[[ Material shown, beginning ]]

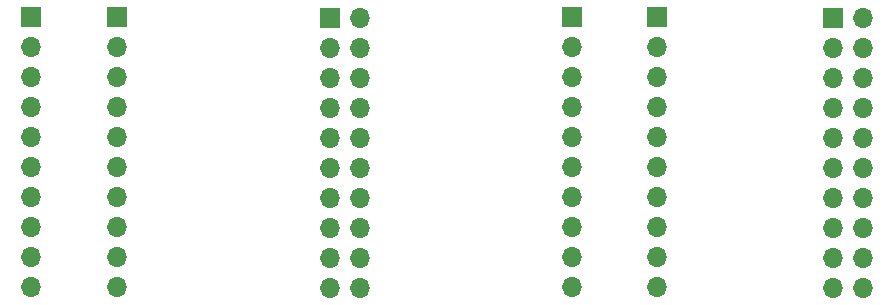
<source format=gbs>
%TF.GenerationSoftware,KiCad,Pcbnew,9.0.0*%
%TF.CreationDate,2025-09-23T12:44:31-04:00*%
%TF.ProjectId,CSC202_LP_MSPM0G3507_3TERM_BREAKOUT,43534332-3032-45f4-9c50-5f4d53504d30,rev?*%
%TF.SameCoordinates,Original*%
%TF.FileFunction,Soldermask,Bot*%
%TF.FilePolarity,Negative*%
%FSLAX46Y46*%
G04 Gerber Fmt 4.6, Leading zero omitted, Abs format (unit mm)*
G04 Created by KiCad (PCBNEW 9.0.0) date 2025-09-23 12:44:31*
%MOMM*%
%LPD*%
G01*
G04 APERTURE LIST*
%ADD10O,1.700000X1.700000*%
%ADD11R,1.700000X1.700000*%
G04 APERTURE END LIST*
D10*
%TO.C,J2*%
X171225369Y-110124556D03*
X171225369Y-107584556D03*
X171225369Y-105044556D03*
X171225369Y-102504556D03*
X171225369Y-99964556D03*
X171225369Y-97424556D03*
X171225369Y-94884556D03*
X171225369Y-92344556D03*
X171225369Y-89804556D03*
X171225369Y-87264556D03*
X168685369Y-110124556D03*
X168685369Y-107584556D03*
X168685369Y-105044556D03*
X168685369Y-102504556D03*
X168685369Y-99964556D03*
X168685369Y-97424556D03*
X168685369Y-94884556D03*
X168685369Y-92344556D03*
X168685369Y-89804556D03*
D11*
X168685369Y-87264556D03*
%TD*%
%TO.C,J1*%
X126141369Y-87264556D03*
D10*
X126141369Y-89804556D03*
X126141369Y-92344556D03*
X126141369Y-94884556D03*
X126141369Y-97424556D03*
X126141369Y-99964556D03*
X126141369Y-102504556D03*
X126141369Y-105044556D03*
X126141369Y-107584556D03*
X126141369Y-110124556D03*
X128681369Y-87264556D03*
X128681369Y-89804556D03*
X128681369Y-92344556D03*
X128681369Y-94884556D03*
X128681369Y-97424556D03*
X128681369Y-99964556D03*
X128681369Y-102504556D03*
X128681369Y-105044556D03*
X128681369Y-107584556D03*
X128681369Y-110124556D03*
%TD*%
%TO.C,J4*%
X108086469Y-110080000D03*
X108086469Y-107540000D03*
X108086469Y-105000000D03*
X108086469Y-102460000D03*
X108086469Y-99920000D03*
X108086469Y-97380000D03*
X108086469Y-94840000D03*
X108086469Y-92300000D03*
X108086469Y-89760000D03*
D11*
X108086469Y-87220000D03*
%TD*%
D10*
%TO.C,J6*%
X153836469Y-110080000D03*
X153836469Y-107540000D03*
X153836469Y-105000000D03*
X153836469Y-102460000D03*
X153836469Y-99920000D03*
X153836469Y-97380000D03*
X153836469Y-94840000D03*
X153836469Y-92300000D03*
X153836469Y-89760000D03*
D11*
X153836469Y-87220000D03*
%TD*%
D10*
%TO.C,J3*%
X100836469Y-110080000D03*
X100836469Y-107540000D03*
X100836469Y-105000000D03*
X100836469Y-102460000D03*
X100836469Y-99920000D03*
X100836469Y-97380000D03*
X100836469Y-94840000D03*
X100836469Y-92300000D03*
X100836469Y-89760000D03*
D11*
X100836469Y-87220000D03*
%TD*%
D10*
%TO.C,J5*%
X146586469Y-110080000D03*
X146586469Y-107540000D03*
X146586469Y-105000000D03*
X146586469Y-102460000D03*
X146586469Y-99920000D03*
X146586469Y-97380000D03*
X146586469Y-94840000D03*
X146586469Y-92300000D03*
X146586469Y-89760000D03*
D11*
X146586469Y-87220000D03*
%TD*%
M02*

</source>
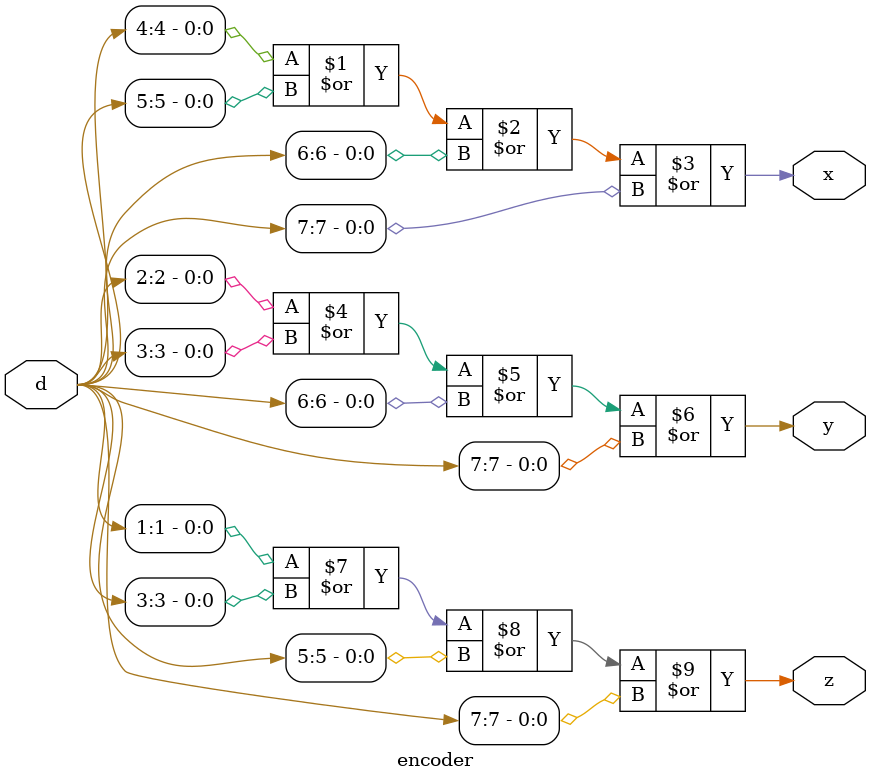
<source format=v>
module encoder (
	input [7:0] d,
	output x,y,z
);

assign x= d[4] | d[5] | d[6] | d[7] ;
assign y= d[2] | d[3] | d[6] | d[7] ;
assign z= d[1] | d[3] | d[5] | d[7] ;

endmodule 

</source>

[[ Material shown, end ]]

→ **Assignment**
Copy the whole of the material above exactly, and exclude every picture.

→ **Written solution**
<source format=gbs>
%TF.GenerationSoftware,KiCad,Pcbnew,9.0.0*%
%TF.CreationDate,2025-09-23T12:44:31-04:00*%
%TF.ProjectId,CSC202_LP_MSPM0G3507_3TERM_BREAKOUT,43534332-3032-45f4-9c50-5f4d53504d30,rev?*%
%TF.SameCoordinates,Original*%
%TF.FileFunction,Soldermask,Bot*%
%TF.FilePolarity,Negative*%
%FSLAX46Y46*%
G04 Gerber Fmt 4.6, Leading zero omitted, Abs format (unit mm)*
G04 Created by KiCad (PCBNEW 9.0.0) date 2025-09-23 12:44:31*
%MOMM*%
%LPD*%
G01*
G04 APERTURE LIST*
%ADD10O,1.700000X1.700000*%
%ADD11R,1.700000X1.700000*%
G04 APERTURE END LIST*
D10*
%TO.C,J2*%
X171225369Y-110124556D03*
X171225369Y-107584556D03*
X171225369Y-105044556D03*
X171225369Y-102504556D03*
X171225369Y-99964556D03*
X171225369Y-97424556D03*
X171225369Y-94884556D03*
X171225369Y-92344556D03*
X171225369Y-89804556D03*
X171225369Y-87264556D03*
X168685369Y-110124556D03*
X168685369Y-107584556D03*
X168685369Y-105044556D03*
X168685369Y-102504556D03*
X168685369Y-99964556D03*
X168685369Y-97424556D03*
X168685369Y-94884556D03*
X168685369Y-92344556D03*
X168685369Y-89804556D03*
D11*
X168685369Y-87264556D03*
%TD*%
%TO.C,J1*%
X126141369Y-87264556D03*
D10*
X126141369Y-89804556D03*
X126141369Y-92344556D03*
X126141369Y-94884556D03*
X126141369Y-97424556D03*
X126141369Y-99964556D03*
X126141369Y-102504556D03*
X126141369Y-105044556D03*
X126141369Y-107584556D03*
X126141369Y-110124556D03*
X128681369Y-87264556D03*
X128681369Y-89804556D03*
X128681369Y-92344556D03*
X128681369Y-94884556D03*
X128681369Y-97424556D03*
X128681369Y-99964556D03*
X128681369Y-102504556D03*
X128681369Y-105044556D03*
X128681369Y-107584556D03*
X128681369Y-110124556D03*
%TD*%
%TO.C,J4*%
X108086469Y-110080000D03*
X108086469Y-107540000D03*
X108086469Y-105000000D03*
X108086469Y-102460000D03*
X108086469Y-99920000D03*
X108086469Y-97380000D03*
X108086469Y-94840000D03*
X108086469Y-92300000D03*
X108086469Y-89760000D03*
D11*
X108086469Y-87220000D03*
%TD*%
D10*
%TO.C,J6*%
X153836469Y-110080000D03*
X153836469Y-107540000D03*
X153836469Y-105000000D03*
X153836469Y-102460000D03*
X153836469Y-99920000D03*
X153836469Y-97380000D03*
X153836469Y-94840000D03*
X153836469Y-92300000D03*
X153836469Y-89760000D03*
D11*
X153836469Y-87220000D03*
%TD*%
D10*
%TO.C,J3*%
X100836469Y-110080000D03*
X100836469Y-107540000D03*
X100836469Y-105000000D03*
X100836469Y-102460000D03*
X100836469Y-99920000D03*
X100836469Y-97380000D03*
X100836469Y-94840000D03*
X100836469Y-92300000D03*
X100836469Y-89760000D03*
D11*
X100836469Y-87220000D03*
%TD*%
D10*
%TO.C,J5*%
X146586469Y-110080000D03*
X146586469Y-107540000D03*
X146586469Y-105000000D03*
X146586469Y-102460000D03*
X146586469Y-99920000D03*
X146586469Y-97380000D03*
X146586469Y-94840000D03*
X146586469Y-92300000D03*
X146586469Y-89760000D03*
D11*
X146586469Y-87220000D03*
%TD*%
M02*

</source>
<source format=v>
module encoder (
	input [7:0] d,
	output x,y,z
);

assign x= d[4] | d[5] | d[6] | d[7] ;
assign y= d[2] | d[3] | d[6] | d[7] ;
assign z= d[1] | d[3] | d[5] | d[7] ;

endmodule 

</source>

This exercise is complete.